_Work to complete_: Copy out every line of the rows below character for character, without changing anything.

[Dataset excerpts]
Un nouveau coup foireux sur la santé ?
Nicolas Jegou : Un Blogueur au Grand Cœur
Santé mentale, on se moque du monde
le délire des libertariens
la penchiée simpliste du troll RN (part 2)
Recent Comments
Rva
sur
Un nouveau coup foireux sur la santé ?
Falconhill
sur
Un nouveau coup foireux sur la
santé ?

_Answer_:
Un nouveau coup foireux sur la santé ?
Nicolas Jegou : Un Blogueur au Grand Cœur
Santé mentale, on se moque du monde
le délire des libertariens
la penchiée simpliste du troll RN (part 2)
Recent Comments
Rva
sur
Un nouveau coup foireux sur la santé ?
Falconhill
sur
Un nouveau coup foireux sur la
santé ?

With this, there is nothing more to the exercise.